Set down all of the entries below word for word, with the pictures left out.

....

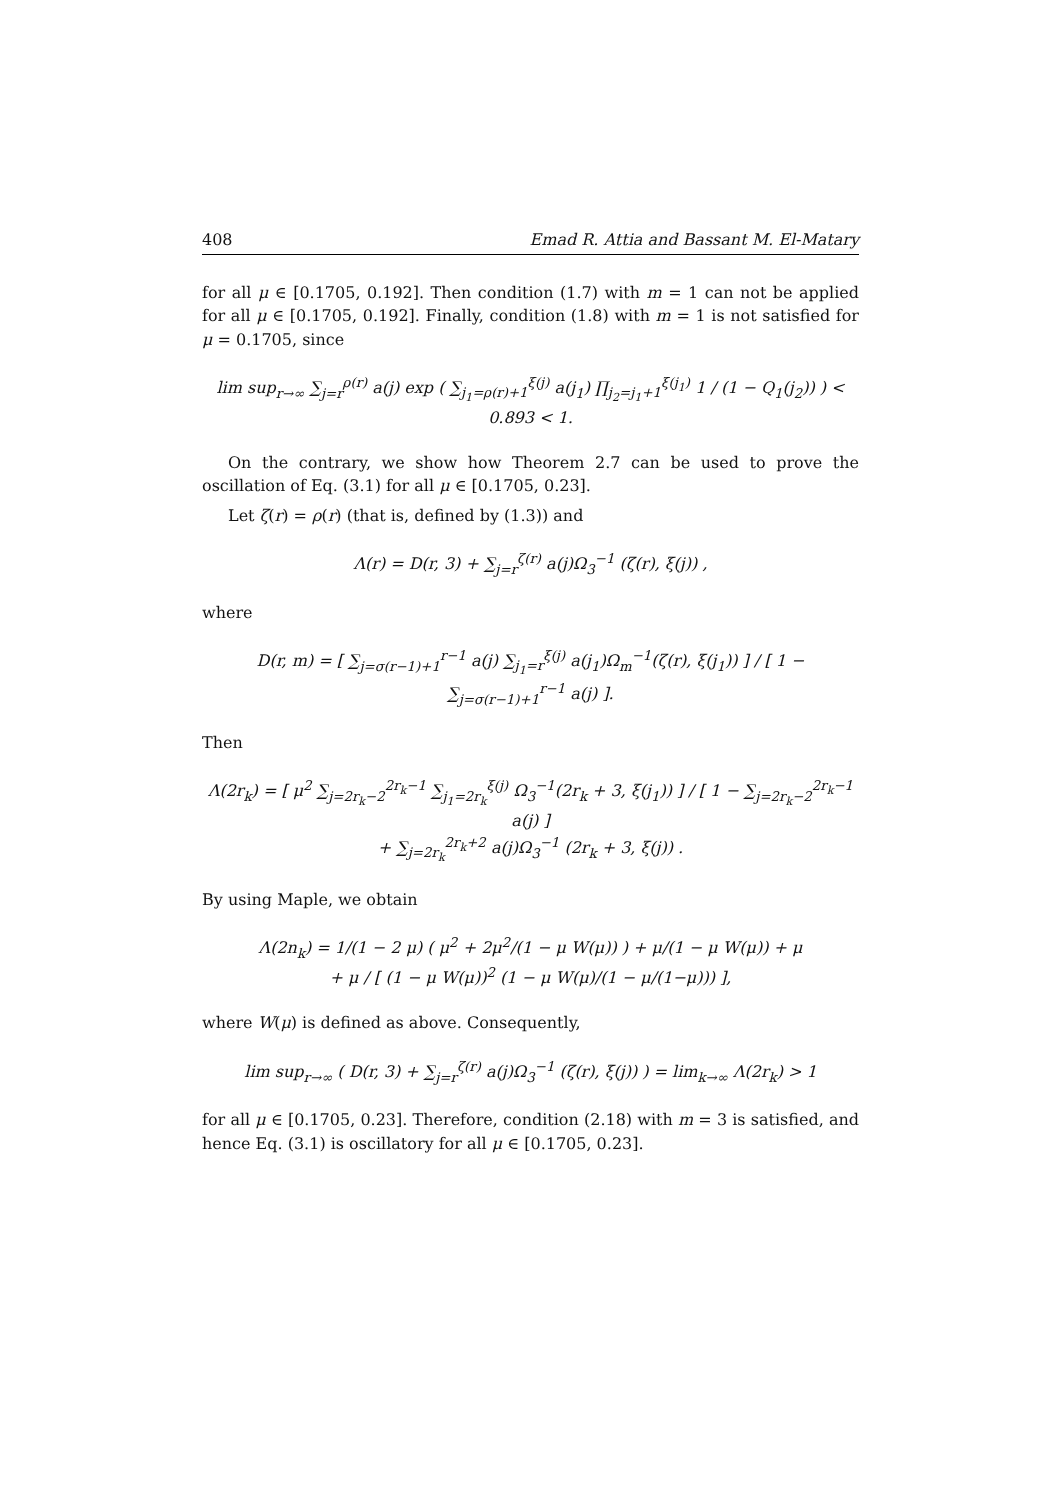408 Emad R. Attia and Bassant M. El-Matary
for all μ ∈ [0.1705, 0.192]. Then condition (1.7) with m = 1 can not be applied for all μ ∈ [0.1705, 0.192]. Finally, condition (1.8) with m = 1 is not satisfied for μ = 0.1705, since
lim sup<sub>r→∞</sub> ∑<sub>j=r</sub><sup>ρ(r)</sup> a(j) exp ( ∑<sub>j<sub>1</sub>=ρ(r)+1</sub><sup>ξ(j)</sup> a(j<sub>1</sub>) ∏<sub>j<sub>2</sub>=j<sub>1</sub>+1</sub><sup>ξ(j<sub>1</sub>)</sup> 1 / (1 − Q<sub>1</sub>(j<sub>2</sub>)) ) < 0.893 < 1.
On the contrary, we show how Theorem 2.7 can be used to prove the oscillation of Eq. (3.1) for all μ ∈ [0.1705, 0.23].
Let ζ(r) = ρ(r) (that is, defined by (1.3)) and
Λ(r) = D(r, 3) + ∑<sub>j=r</sub><sup>ζ(r)</sup> a(j)Ω<sub>3</sub><sup>−1</sup> (ζ(r), ξ(j)) ,
where
D(r, m) = [ ∑<sub>j=σ(r−1)+1</sub><sup>r−1</sup> a(j) ∑<sub>j<sub>1</sub>=r</sub><sup>ξ(j)</sup> a(j<sub>1</sub>)Ω<sub>m</sub><sup>−1</sup>(ζ(r), ξ(j<sub>1</sub>)) ] / [ 1 − ∑<sub>j=σ(r−1)+1</sub><sup>r−1</sup> a(j) ].
Then
Λ(2r<sub>k</sub>) = [ μ<sup>2</sup> ∑<sub>j=2r<sub>k</sub>−2</sub><sup>2r<sub>k</sub>−1</sup> ∑<sub>j<sub>1</sub>=2r<sub>k</sub></sub><sup>ξ(j)</sup> Ω<sub>3</sub><sup>−1</sup>(2r<sub>k</sub> + 3, ξ(j<sub>1</sub>)) ] / [ 1 − ∑<sub>j=2r<sub>k</sub>−2</sub><sup>2r<sub>k</sub>−1</sup> a(j) ]
+ ∑<sub>j=2r<sub>k</sub></sub><sup>2r<sub>k</sub>+2</sup> a(j)Ω<sub>3</sub><sup>−1</sup> (2r<sub>k</sub> + 3, ξ(j)) .
By using Maple, we obtain
Λ(2n<sub>k</sub>) = 1/(1 − 2 μ) ( μ<sup>2</sup> + 2μ<sup>2</sup>/(1 − μ W(μ)) ) + μ/(1 − μ W(μ)) + μ
+ μ / [ (1 − μ W(μ))<sup>2</sup> (1 − μ W(μ)/(1 − μ/(1−μ))) ],
where W(μ) is defined as above. Consequently,
lim sup<sub>r→∞</sub> ( D(r, 3) + ∑<sub>j=r</sub><sup>ζ(r)</sup> a(j)Ω<sub>3</sub><sup>−1</sup> (ζ(r), ξ(j)) ) = lim<sub>k→∞</sub> Λ(2r<sub>k</sub>) > 1
for all μ ∈ [0.1705, 0.23]. Therefore, condition (2.18) with m = 3 is satisfied, and hence Eq. (3.1) is oscillatory for all μ ∈ [0.1705, 0.23].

....

## [Output for this task]
408 Emad R. Attia and Bassant M. El-Matary
for all μ ∈ [0.1705, 0.192]. Then condition (1.7) with m = 1 can not be applied for all μ ∈ [0.1705, 0.192]. Finally, condition (1.8) with m = 1 is not satisfied for μ = 0.1705, since
lim sup<sub>r→∞</sub> ∑<sub>j=r</sub><sup>ρ(r)</sup> a(j) exp ( ∑<sub>j<sub>1</sub>=ρ(r)+1</sub><sup>ξ(j)</sup> a(j<sub>1</sub>) ∏<sub>j<sub>2</sub>=j<sub>1</sub>+1</sub><sup>ξ(j<sub>1</sub>)</sup> 1 / (1 − Q<sub>1</sub>(j<sub>2</sub>)) ) < 0.893 < 1.
On the contrary, we show how Theorem 2.7 can be used to prove the oscillation of Eq. (3.1) for all μ ∈ [0.1705, 0.23].
Let ζ(r) = ρ(r) (that is, defined by (1.3)) and
Λ(r) = D(r, 3) + ∑<sub>j=r</sub><sup>ζ(r)</sup> a(j)Ω<sub>3</sub><sup>−1</sup> (ζ(r), ξ(j)) ,
where
D(r, m) = [ ∑<sub>j=σ(r−1)+1</sub><sup>r−1</sup> a(j) ∑<sub>j<sub>1</sub>=r</sub><sup>ξ(j)</sup> a(j<sub>1</sub>)Ω<sub>m</sub><sup>−1</sup>(ζ(r), ξ(j<sub>1</sub>)) ] / [ 1 − ∑<sub>j=σ(r−1)+1</sub><sup>r−1</sup> a(j) ].
Then
Λ(2r<sub>k</sub>) = [ μ<sup>2</sup> ∑<sub>j=2r<sub>k</sub>−2</sub><sup>2r<sub>k</sub>−1</sup> ∑<sub>j<sub>1</sub>=2r<sub>k</sub></sub><sup>ξ(j)</sup> Ω<sub>3</sub><sup>−1</sup>(2r<sub>k</sub> + 3, ξ(j<sub>1</sub>)) ] / [ 1 − ∑<sub>j=2r<sub>k</sub>−2</sub><sup>2r<sub>k</sub>−1</sup> a(j) ]
+ ∑<sub>j=2r<sub>k</sub></sub><sup>2r<sub>k</sub>+2</sup> a(j)Ω<sub>3</sub><sup>−1</sup> (2r<sub>k</sub> + 3, ξ(j)) .
By using Maple, we obtain
Λ(2n<sub>k</sub>) = 1/(1 − 2 μ) ( μ<sup>2</sup> + 2μ<sup>2</sup>/(1 − μ W(μ)) ) + μ/(1 − μ W(μ)) + μ
+ μ / [ (1 − μ W(μ))<sup>2</sup> (1 − μ W(μ)/(1 − μ/(1−μ))) ],
where W(μ) is defined as above. Consequently,
lim sup<sub>r→∞</sub> ( D(r, 3) + ∑<sub>j=r</sub><sup>ζ(r)</sup> a(j)Ω<sub>3</sub><sup>−1</sup> (ζ(r), ξ(j)) ) = lim<sub>k→∞</sub> Λ(2r<sub>k</sub>) > 1
for all μ ∈ [0.1705, 0.23]. Therefore, condition (2.18) with m = 3 is satisfied, and hence Eq. (3.1) is oscillatory for all μ ∈ [0.1705, 0.23].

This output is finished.